── Excerpted text ──

Providers Look at Expected Returns, Not Race

Looking beyond the unhelpful “redlining” framing, however, we can allow a more nuanced version of activists’ claims: They believe ISPs are discriminating based on race in making deployment decisions. That hypothesis is testable and worthy of analysis.

We begin from the uncontroversial premise that broadband providers seek to maximize their profits. It is further obvious that, in order to survive as a business, the providers’ revenue must at least match their costs, which include the costs of capital. In the case of broadband, the upfront costs of building a network are large. By one estimate, laying new fiber costs an average of $27,000 per mile.[7] Another estimate puts the cost of serving an 80-home neighborhood with one mile of fiber at $1,287 per household, even assuming every household buys the new service.[8] Therefore, we should expect broadband providers to ensure there are customers with sufficient income and willingness to buy their service before they make such significant fixed-cost investments.

Top-line data supports the hypothesis that income, rather than race, is the driving factor in broadband connectivity.

───
── Dataset section ──

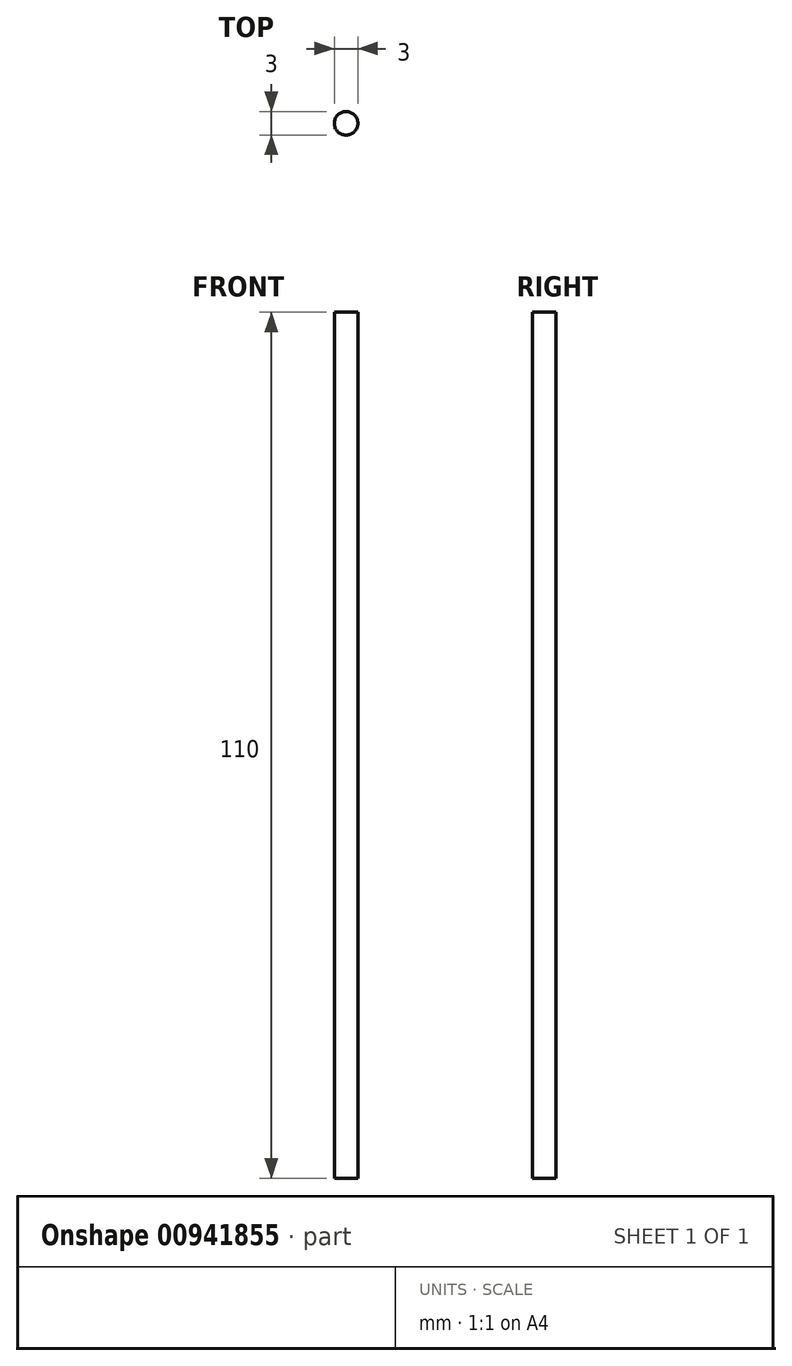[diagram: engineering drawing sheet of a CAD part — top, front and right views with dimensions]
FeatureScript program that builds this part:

───

Tasks:
1. Please give the broadband deployment text again, everything from "Looking beyond the" down to "worthy of analysis.", swapping "ISPs" for "internet providers".
2. Answer these questions on the broadband deployment text:
(a) On what basis do activists believe ISPs are discriminating in making deployment decisions?
(b) By one estimate, what does laying new fiber cost on average per mile?
(c) According to top-line data, what factor, rather than race, drives broadband connectivity?

List of solutions:
1.
Looking beyond the unhelpful “redlining” framing, however, we can allow a more nuanced version of activists’ claims: They believe internet providers are discriminating based on race in making deployment decisions. That hypothesis is testable and worthy of analysis.

2.
(a) Race.
(b) $27,000.
(c) Income.